= Pheres (son of Cretheus) =

Son of Cretheus in Greek mythology

In Greek mythology, Pheres (Φέρης) is the son of Cretheus and Tyro, and the brother of Aeson and Amythaon. In the Bibliotheca of Apollodorus, he is said to be the founder of Pherae in Thessaly.

In the Fabulae, he is said to be the father of Admetus by Periclymene. In addition to Admetus, Apollodorus calls Lycurgus, Idomene, and Periopis children of Pheres.

== Family ==
According to the Bibliotheca, a 2nd-century AD work by the Greek mythographer Apollodurs, Pheres is the son of Cretheus, the founder of Iolcus, and his wife Tyro. He is given two brothers, Aeson and Amythaon. The same genealogy is given by the 1st-century BC historian Diodorus Siculus in his Bibliotheca historica.

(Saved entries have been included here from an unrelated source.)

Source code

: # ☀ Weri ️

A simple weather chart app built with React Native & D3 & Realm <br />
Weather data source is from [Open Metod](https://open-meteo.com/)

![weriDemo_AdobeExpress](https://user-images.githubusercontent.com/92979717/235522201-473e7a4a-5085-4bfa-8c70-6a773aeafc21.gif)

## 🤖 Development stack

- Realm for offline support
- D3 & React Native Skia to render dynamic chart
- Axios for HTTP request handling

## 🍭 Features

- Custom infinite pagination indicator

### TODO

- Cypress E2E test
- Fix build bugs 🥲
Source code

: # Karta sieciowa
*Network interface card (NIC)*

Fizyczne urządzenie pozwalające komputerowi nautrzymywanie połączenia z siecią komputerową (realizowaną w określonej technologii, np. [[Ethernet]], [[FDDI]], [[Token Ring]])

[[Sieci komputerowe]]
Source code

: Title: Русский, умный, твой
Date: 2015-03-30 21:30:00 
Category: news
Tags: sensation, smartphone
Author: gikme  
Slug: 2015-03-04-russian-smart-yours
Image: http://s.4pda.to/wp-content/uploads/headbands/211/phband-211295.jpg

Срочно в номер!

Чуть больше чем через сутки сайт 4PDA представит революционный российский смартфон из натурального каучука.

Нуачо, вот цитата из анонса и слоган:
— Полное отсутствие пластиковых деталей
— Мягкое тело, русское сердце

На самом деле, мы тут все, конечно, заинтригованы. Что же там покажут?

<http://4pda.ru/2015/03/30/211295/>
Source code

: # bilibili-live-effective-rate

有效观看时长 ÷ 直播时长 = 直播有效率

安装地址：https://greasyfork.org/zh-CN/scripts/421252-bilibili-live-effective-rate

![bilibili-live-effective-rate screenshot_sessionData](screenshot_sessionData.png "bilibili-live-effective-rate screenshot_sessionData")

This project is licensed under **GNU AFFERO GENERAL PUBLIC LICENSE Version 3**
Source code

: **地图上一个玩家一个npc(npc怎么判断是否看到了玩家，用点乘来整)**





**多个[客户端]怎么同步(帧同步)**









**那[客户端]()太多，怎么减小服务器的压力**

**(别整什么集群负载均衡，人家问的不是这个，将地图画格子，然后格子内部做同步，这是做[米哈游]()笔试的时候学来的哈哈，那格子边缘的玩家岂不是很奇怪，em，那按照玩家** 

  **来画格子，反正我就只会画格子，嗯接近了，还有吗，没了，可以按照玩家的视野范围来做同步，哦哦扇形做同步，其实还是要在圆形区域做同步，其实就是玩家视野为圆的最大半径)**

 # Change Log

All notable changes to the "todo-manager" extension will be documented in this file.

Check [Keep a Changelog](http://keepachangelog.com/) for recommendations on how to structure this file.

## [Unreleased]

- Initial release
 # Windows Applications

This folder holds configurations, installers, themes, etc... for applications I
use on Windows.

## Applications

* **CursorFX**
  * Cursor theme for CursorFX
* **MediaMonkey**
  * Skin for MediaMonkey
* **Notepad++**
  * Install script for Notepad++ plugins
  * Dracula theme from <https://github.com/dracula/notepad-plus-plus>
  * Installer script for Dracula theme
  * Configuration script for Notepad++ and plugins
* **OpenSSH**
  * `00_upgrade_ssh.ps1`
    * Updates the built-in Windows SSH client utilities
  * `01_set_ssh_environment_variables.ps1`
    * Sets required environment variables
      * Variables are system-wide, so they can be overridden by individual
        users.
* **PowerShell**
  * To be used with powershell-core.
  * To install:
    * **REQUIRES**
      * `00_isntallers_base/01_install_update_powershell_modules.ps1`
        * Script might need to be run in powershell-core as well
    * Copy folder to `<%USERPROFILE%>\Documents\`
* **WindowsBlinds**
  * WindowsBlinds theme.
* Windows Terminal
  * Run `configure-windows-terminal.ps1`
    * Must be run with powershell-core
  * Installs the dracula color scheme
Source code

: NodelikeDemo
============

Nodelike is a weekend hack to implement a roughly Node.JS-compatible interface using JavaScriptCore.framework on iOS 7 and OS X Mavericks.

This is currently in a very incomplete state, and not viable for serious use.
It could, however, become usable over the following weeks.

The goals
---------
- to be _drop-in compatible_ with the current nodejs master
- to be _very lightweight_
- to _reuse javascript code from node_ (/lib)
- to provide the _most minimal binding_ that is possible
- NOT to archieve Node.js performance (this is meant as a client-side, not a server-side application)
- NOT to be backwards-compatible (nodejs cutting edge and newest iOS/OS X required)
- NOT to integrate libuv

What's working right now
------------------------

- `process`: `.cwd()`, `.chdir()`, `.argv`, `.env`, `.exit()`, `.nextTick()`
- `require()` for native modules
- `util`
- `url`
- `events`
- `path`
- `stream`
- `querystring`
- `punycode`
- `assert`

In the Fabulae, attributed to Gaius Julius Hyginus, Pheres marries Periclymene, a daughter of Minyas, by whom he becomes the father of Admetus. In addition to Admetus, Apollodorus includes Lycurgus as a son of Pheres, and mentions Eidomene, who becomes the wife of Amythaon, and Periopis, as his daughters. Hyginus also mentions Antigona, the mother of Asterius, as the daughter of a figure named Pheres. Of them, Admetus was the husband of the famous Alcestis, who died in his stead and was rescued by Heracles, while Pheres, despite his old age, would not do the same for his son.

== Mythology ==
In Aeschylus' Eumenides Pheres is mentioned by the Chorus of Erinyes of Clytemnestra. The Erinyes were the avengers for the mother-blood Orestes spilled by ordering of Apollo. The Chorus leader argues with Apollo over the just sentence Athena and her panel of judges are about to speak.
| Chorus Leader: | You honor bloody crimes that aren't your business. Your oracles will never now be pure. |
| Apollo: | So Zeus made a mistake when Ixion, the first to kill, appealed to him for help? |
| Chorus Leader: | You said it, I didn't. But if I don't get justice, I will come back to crush this land forever. |
| Apollo: | How so? You have no honor among the gods, young or old. I will win this case. |
| Chorus Leader: | You did the same thing too, in Pheres' house: you persuaded the Fates to let men hide from death. |
| Apollo: | Is it unjust to treat someone so kindly, someone so pious, in his time of need?' |

According to Apollodorus, Pheres was the founder of the city of Pherae in Thessaly.